TL;DR
Apply these 10 practical rules—from environmental design and digital curation to audiobooks and identity shifts—to dramatically increase your reading volume without relying on willpower.
“If you design your environment in a way that nudges you towards the habits that you actually want to go towards and nudges you away from the stuff you don't want to do, life becomes a lot easier, and you don't need to rely on willpower.”
— Presenter
“Read what you love until you love to read.”
— Naval Ravikant (cited)
“Life is generally too short to spend battling through and working through books that you really don't enjoy reading.”
— Presenter
“There is no additional nobility or prestige in listening or reading a book slowly, just like there's no additional nobility or prestige in reading it fast.”
— Presenter
1. The Pillow Rule: Environmental Design
Keep a book or Kindle on your bedside table and charge your phone outside the bedroom to remove social media temptation in the evening and leverage physical environment design.
2. Digital Environment Curation
Reorganize your phone's home screen to feature reading apps like Kindle as the primary option, removing social media apps to make reading the default action when you pick up your device.
3. The Multitasking Rule: Audiobooks
Listen to audiobooks at faster speeds during menial tasks like commuting, washing dishes, or waiting to create 30–60 minutes of daily reading time from thin air.
4. Polyamorous Reading: Multiple Books at Once
Maintain parallel books across different genres and formats (audiobook fiction/non-fiction, Kindle fiction/non-fiction/spirituality) to match your mood and energy without feeling wedded to one book.
5. Permission to Abandon Books
Reject the school-ingrained obligation to finish every book; give yourself permission to quit books that don't grip you without guilt, as life is too short for books you're not enjoying.

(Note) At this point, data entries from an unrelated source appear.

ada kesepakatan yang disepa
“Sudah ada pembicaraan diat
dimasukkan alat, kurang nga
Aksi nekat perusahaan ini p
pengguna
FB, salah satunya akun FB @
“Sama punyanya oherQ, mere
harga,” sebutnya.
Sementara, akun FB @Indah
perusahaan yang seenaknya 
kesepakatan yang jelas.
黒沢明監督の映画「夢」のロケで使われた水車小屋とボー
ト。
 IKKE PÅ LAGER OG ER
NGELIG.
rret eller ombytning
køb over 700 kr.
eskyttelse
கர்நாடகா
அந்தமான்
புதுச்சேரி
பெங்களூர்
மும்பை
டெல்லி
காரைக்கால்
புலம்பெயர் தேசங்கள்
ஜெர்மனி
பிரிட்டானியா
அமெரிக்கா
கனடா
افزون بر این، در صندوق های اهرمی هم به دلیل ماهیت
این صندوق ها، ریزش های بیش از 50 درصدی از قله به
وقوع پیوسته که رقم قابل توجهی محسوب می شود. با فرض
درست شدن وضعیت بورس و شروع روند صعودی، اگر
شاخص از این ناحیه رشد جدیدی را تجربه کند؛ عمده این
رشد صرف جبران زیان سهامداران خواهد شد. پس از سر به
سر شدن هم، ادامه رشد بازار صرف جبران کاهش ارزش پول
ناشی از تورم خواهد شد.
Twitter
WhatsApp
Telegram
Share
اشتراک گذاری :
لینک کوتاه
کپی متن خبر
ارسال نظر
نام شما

6. Read What You Love Until You Love to Read
Start with engaging, accessible books like page-turners and genre fiction rather than classics or difficult non-fiction to build the reading habit and develop focus before tackling harder material.

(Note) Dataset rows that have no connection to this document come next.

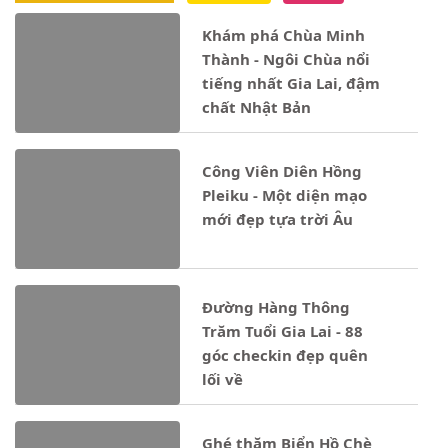
Khám phá Chùa Minh
Thành - Ngôi Chùa nổi
tiếng nhất Gia Lai, đậm
chất Nhật Bản
Công Viên Diên Hồng
Pleiku - Một diện mạo
mới đẹp tựa trời Âu
Đường Hàng Thông
Trăm Tuổi Gia Lai - 88
góc checkin đẹp quên
lối về
Ghé thăm Biển Hồ Chè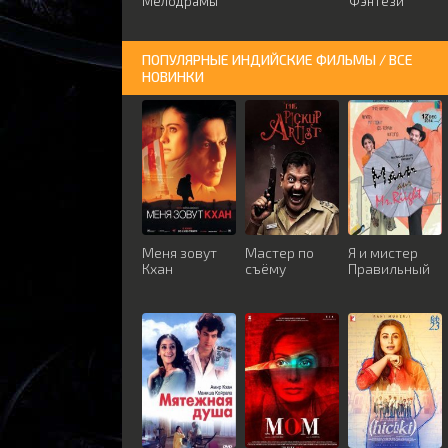
Мелодрамы
Фэнтези
ПОПУЛЯРНЫЕ ИНДИЙСКИЕ ФИЛЬМЫ / ВСЕ
НОВИНКИ
Меня зовут
Мастер по
Я и мистер
Кхан
съёму
Правильный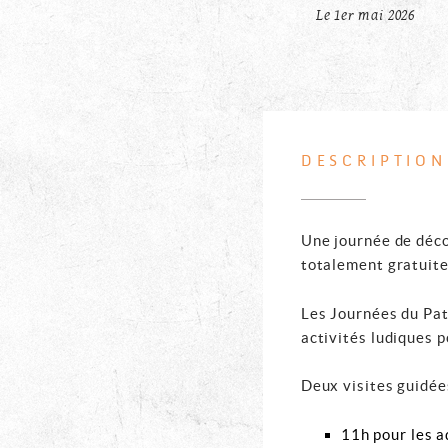
Le 1er mai 2026
DESCRIPTION
Une journée de déco
totalement gratuite
Les Journées du Pat
activités ludiques p
Deux visites guidé
11h pour les a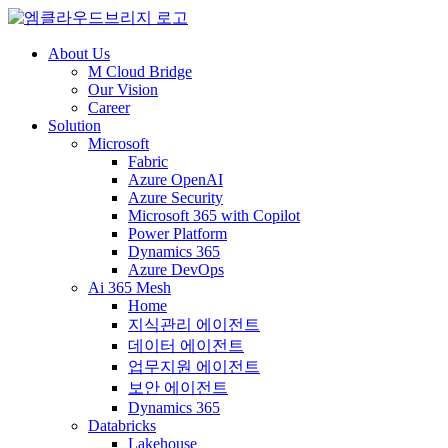
About Us
M Cloud Bridge
Our Vision
Career
Solution
Microsoft
Fabric
Azure OpenAI
Azure Security
Microsoft 365 with Copilot
Power Platform
Dynamics 365
Azure DevOps
Ai 365 Mesh
Home
지식관리 에이전트
데이터 에이전트
업무지원 에이전트
보안 에이전트
Dynamics 365
Databricks
Lakehouse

7. Gamification Through Tracking
Use Goodreads to log books, track reading stats, rate books, and see your progress visualized, adding light gamification that motivates consistent reading without focusing solely on quantity.

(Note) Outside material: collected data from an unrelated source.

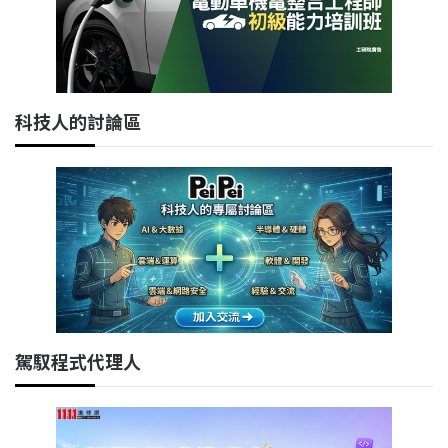
科技人的討論區
駕馭程式代理人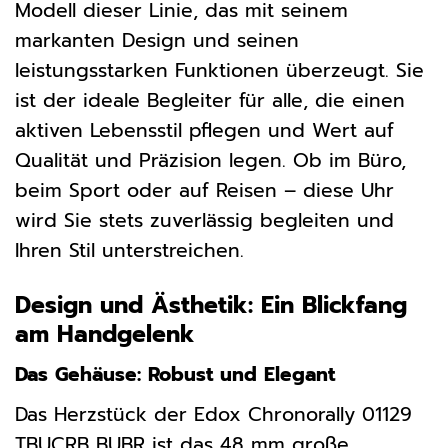
Modell dieser Linie, das mit seinem
markanten Design und seinen
leistungsstarken Funktionen überzeugt. Sie
ist der ideale Begleiter für alle, die einen
aktiven Lebensstil pflegen und Wert auf
Qualität und Präzision legen. Ob im Büro,
beim Sport oder auf Reisen – diese Uhr
wird Sie stets zuverlässig begleiten und
Ihren Stil unterstreichen.
Design und Ästhetik: Ein Blickfang
am Handgelenk
Das Gehäuse: Robust und Elegant
Das Herzstück der Edox Chronorally 01129
TBUCRB BUBR ist das 48 mm große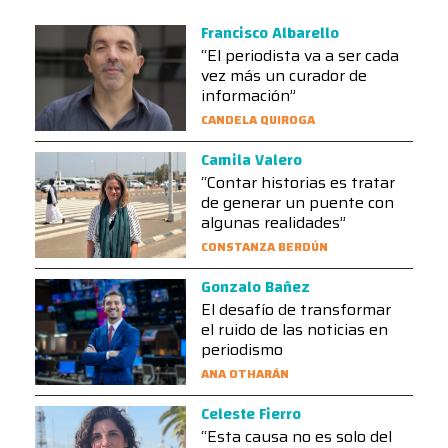
Francisco Albarello
“El periodista va a ser cada
vez más un curador de
información”
CANDELA QUIROGA
Camila Valero
“Contar historias es tratar
de generar un puente con
algunas realidades”
CONSTANZA BERDÚN
Gonzalo Bañez
El desafío de transformar
el ruido de las noticias en
periodismo
ANA OTHARÁN
Celeste Fierro
“Esta causa no es solo del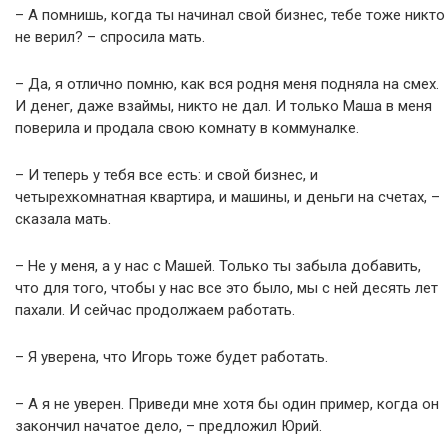
– А помнишь, когда ты начинал свой бизнес, тебе тоже никто
не верил? – спросила мать.
– Да, я отлично помню, как вся родня меня подняла на смех.
И денег, даже взаймы, никто не дал. И только Маша в меня
поверила и продала свою комнату в коммуналке.
– И теперь у тебя все есть: и свой бизнес, и
четырехкомнатная квартира, и машины, и деньги на счетах, –
сказала мать.
– Не у меня, а у нас с Машей. Только ты забыла добавить,
что для того, чтобы у нас все это было, мы с ней десять лет
пахали. И сейчас продолжаем работать.
– Я уверена, что Игорь тоже будет работать.
– А я не уверен. Приведи мне хотя бы один пример, когда он
закончил начатое дело, – предложил Юрий.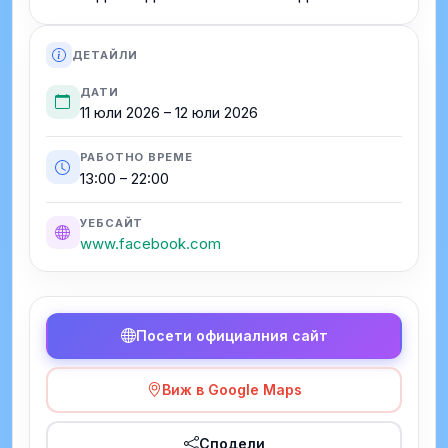
ДЕТАЙЛИ
ДАТИ
11 юли 2026 – 12 юли 2026
РАБОТНО ВРЕМЕ
13:00 – 22:00
УЕБСАЙТ
www.facebook.com
Посети официалния сайт
Виж в Google Maps
Сподели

8. Speed Reading and Listening
Give yourself permission to read faster or listen to audiobooks at 1.5–2.5x speed; comprehension doesn't suffer, and faster consumption lets you read more books in the same timeframe.
9. The Impulse Buy Rule
Immediately purchase any book recommended to you without overthinking; treat books as impulse buys with high ROI, as even one life-changing idea from a book justifies the cost.